#### Description of the task:
For every line in the records that has the word "района", make a copy.

#### Information supplied:
Start of Block
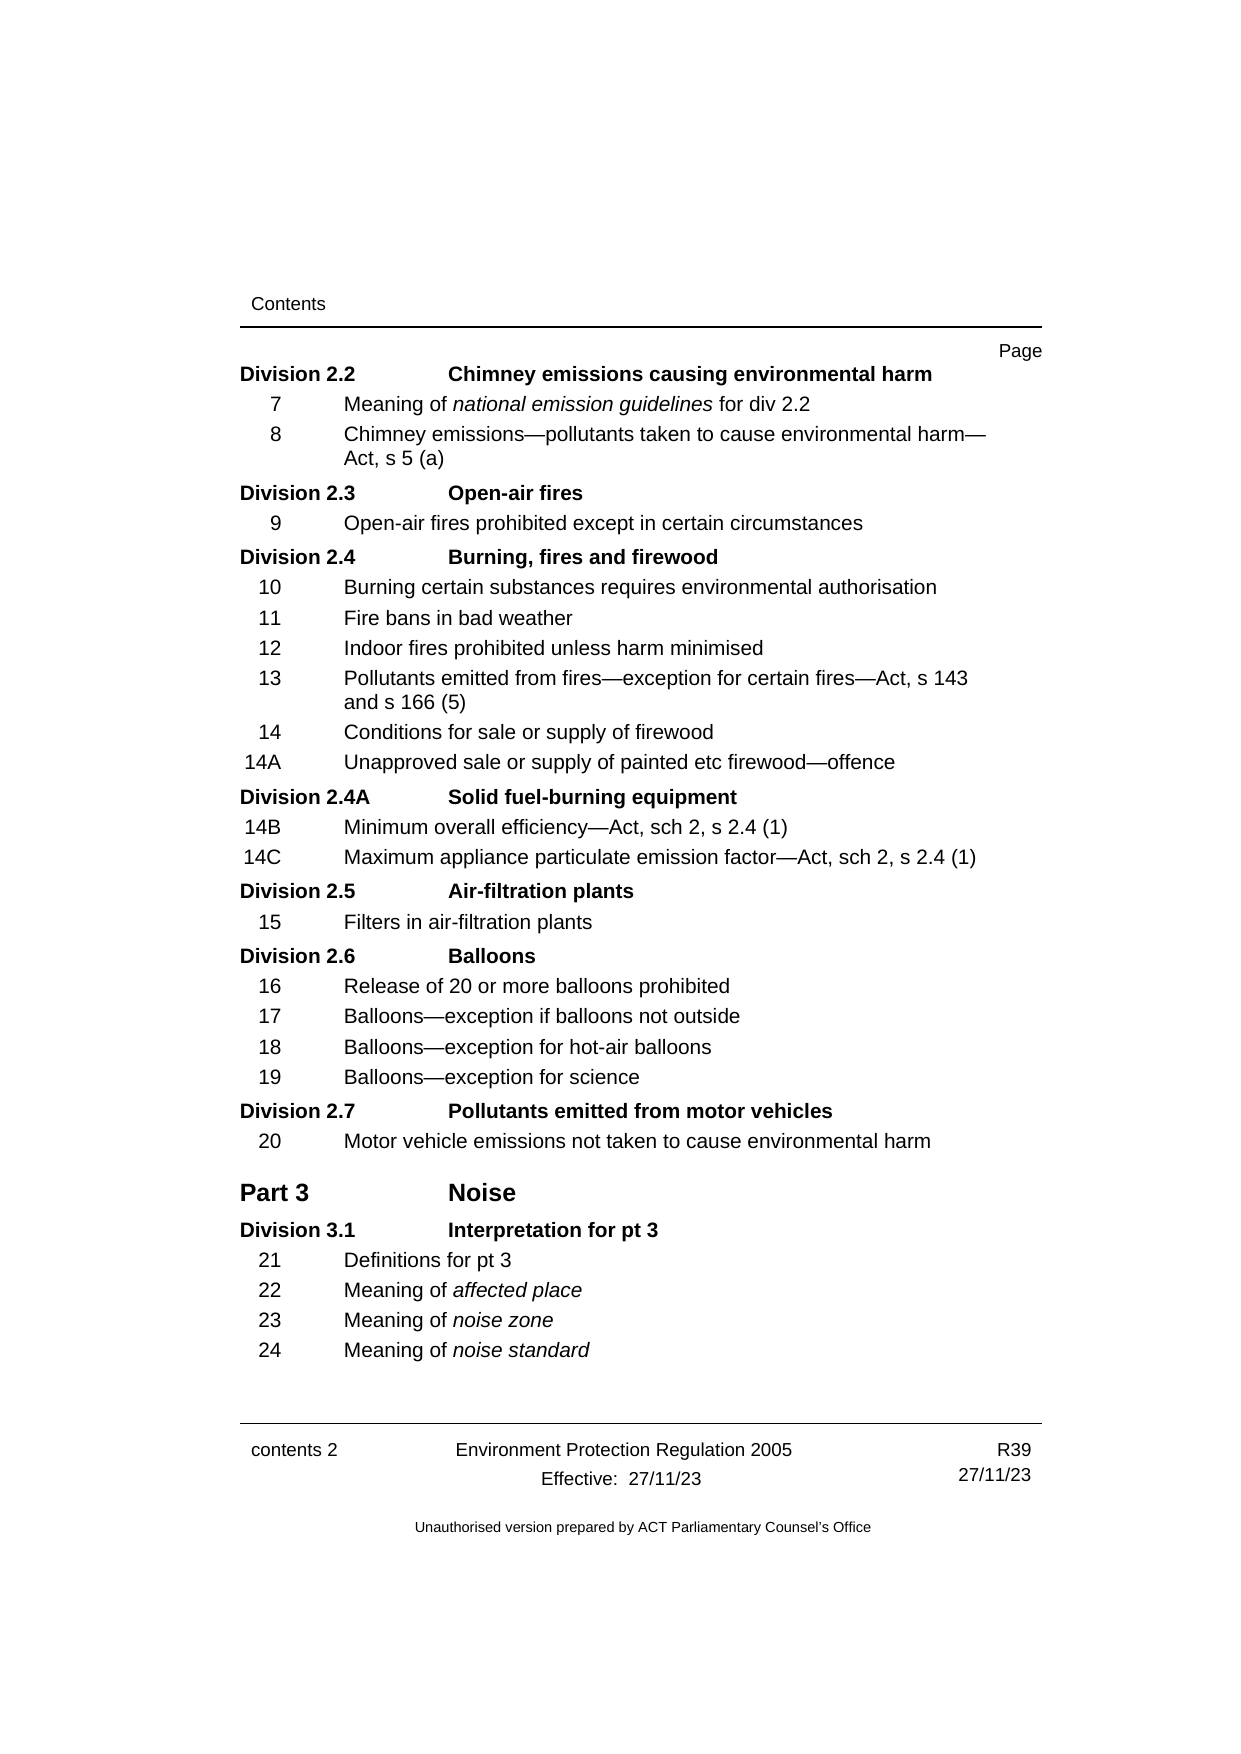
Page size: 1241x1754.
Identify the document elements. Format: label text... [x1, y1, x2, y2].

text 14B Minimum overall efficiency—Act, sch 2, s 2.4 (1) 12 [239, 815, 996, 839]
text 14C Maximum appliance particulate emission factor—Act, sch 2, s 2.4 (1) 12 [239, 845, 996, 869]
text 19 Balloons—exception for science 15 [239, 1065, 996, 1089]
text Part 3 Noise 17 [239, 1178, 996, 1207]
text 14 Conditions for sale or supply of firewood 10 [239, 720, 996, 744]
text Division 2.5 Air-filtration plants 13 [239, 879, 996, 903]
text 11 Fire bans in bad weather 8 [239, 605, 996, 629]
text 24 Meaning of noise standard 19 [239, 1338, 996, 1362]
text 8 Chimney emissions—pollutants taken to cause environmental harm—Act, s 5 (a) 5 [239, 422, 996, 470]
text 20 Motor vehicle emissions not taken to cause environmental harm 16 [239, 1129, 996, 1153]
text 17 Balloons—exception if balloons not outside 15 [239, 1004, 996, 1028]
text Division 3.1 Interpretation for pt 3 17 [239, 1217, 996, 1241]
text 16 Release of 20 or more balloons prohibited 14 [239, 974, 996, 998]
text 15 Filters in air-filtration plants 13 [239, 909, 996, 933]
text 18 Balloons—exception for hot-air balloons 15 [239, 1034, 996, 1058]
text Division 2.2 Chimney emissions causing environmental harm 4 [239, 362, 996, 386]
text 21 Definitions for pt 3 17 [239, 1248, 996, 1272]
text 13 Pollutants emitted from fires—exception for certain fires—Act, s 143 and s 166 (5) 9 [239, 666, 996, 714]
text Division 2.7 Pollutants emitted from motor vehicles 16 [239, 1099, 996, 1123]
text Division 2.4 Burning, fires and firewood 6 [239, 545, 996, 569]
text Division 2.4A Solid fuel-burning equipment 12 [239, 784, 996, 808]
text 9 Open-air fires prohibited except in certain circumstances 5 [239, 511, 996, 534]
text 7 Meaning of national emission guidelines for div 2.2 4 [239, 392, 996, 416]
text 10 Burning certain substances requires environmental authorisation 6 [239, 575, 996, 599]
text Division 2.3 Open-air fires 5 [239, 480, 996, 504]
text 23 Meaning of noise zone 19 [239, 1308, 996, 1332]
text Division 2.6 Balloons 14 [239, 944, 996, 968]
text 22 Meaning of affected place 18 [239, 1278, 996, 1302]
text 14A Unapproved sale or supply of painted etc firewood—offence 12 [239, 750, 996, 774]
text 12 Indoor fires prohibited unless harm minimised 9 [239, 636, 996, 659]
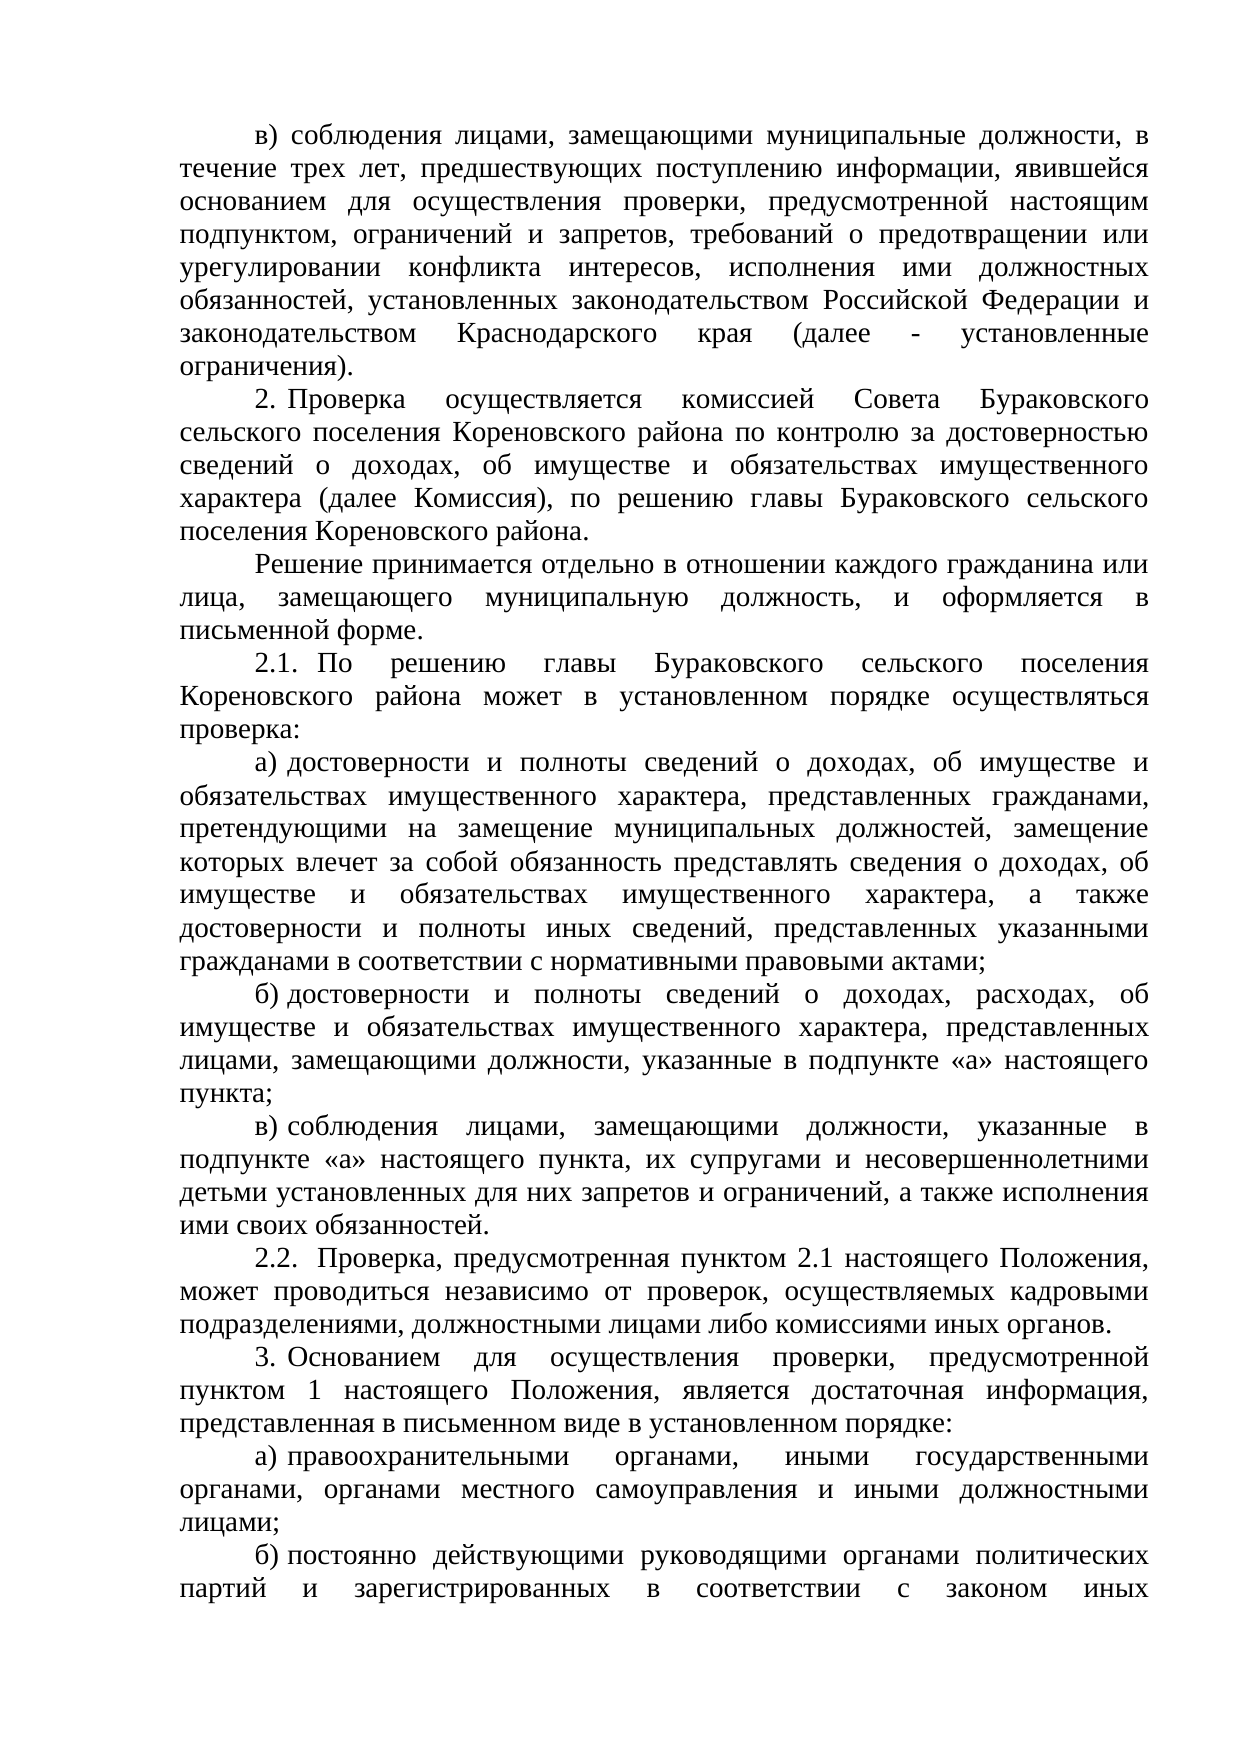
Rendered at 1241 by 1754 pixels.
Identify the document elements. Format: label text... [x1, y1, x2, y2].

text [179, 1538, 1149, 1604]
text Решение принимается отдельно в отношении каждого гражданина или лица, замещающего муниципальную должность, и оформляется в письменной форме. [179, 547, 1149, 646]
text б) достоверности и полноты сведений о доходах, расходах, об имуществе и обязательствах имущественного характера, представленных лицами, замещающими должности, указанные в подпункте «а» настоящего пункта; [179, 977, 1149, 1109]
list По решению главы Бураковского сельского поселения Кореновского района может в установленном порядке осуществляться проверка: [179, 646, 1149, 746]
list Проверка осуществляется комиссией Совета Бураковского сельского поселения Кореновского района по контролю за достоверностью сведений о доходах, об имуществе и обязательствах имущественного характера (далее Комиссия), по решению главы Бураковского сельского поселения Кореновского района. [179, 382, 1149, 547]
text в) соблюдения лицами, замещающими должности, указанные в подпункте «а» настоящего пункта, их супругами и несовершеннолетними детьми установленных для них запретов и ограничений, а также исполнения ими своих обязанностей. [179, 1109, 1149, 1241]
text в) соблюдения лицами, замещающими муниципальные должности, в течение трех лет, предшествующих поступлению информации, явившейся основанием для осуществления проверки, предусмотренной настоящим подпунктом, ограничений и запретов, требований о предотвращении или урегулировании конфликта интересов, исполнения ими должностных обязанностей, установленных законодательством Российской Федерации и законодательством Краснодарского края (далее - установленные ограничения). [179, 118, 1149, 382]
list Основанием для осуществления проверки, предусмотренной пунктом 1 настоящего Положения, является достаточная информация, представленная в письменном виде в установленном порядке: [179, 1340, 1149, 1439]
text а) достоверности и полноты сведений о доходах, об имуществе и обязательствах имущественного характера, представленных гражданами, претендующими на замещение муниципальных должностей, замещение которых влечет за собой обязанность представлять сведения о доходах, об имуществе и обязательствах имущественного характера, а также достоверности и полноты иных сведений, представленных указанными гражданами в соответствии с нормативными правовыми актами; [179, 746, 1149, 977]
text а) правоохранительными органами, иными государственными органами, органами местного самоуправления и иными должностными лицами; [179, 1439, 1149, 1538]
list Проверка, предусмотренная пунктом 2.1 настоящего Положения, может проводиться независимо от проверок, осуществляемых кадровыми подразделениями, должностными лицами либо комиссиями иных органов. [179, 1241, 1149, 1340]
End of Block
#### Answer box:
list По решению главы Бураковского сельского поселения Кореновского района может в установленном порядке осуществляться проверка: [179, 646, 1149, 746]
list Проверка осуществляется комиссией Совета Бураковского сельского поселения Кореновского района по контролю за достоверностью сведений о доходах, об имуществе и обязательствах имущественного характера (далее Комиссия), по решению главы Бураковского сельского поселения Кореновского района. [179, 382, 1149, 547]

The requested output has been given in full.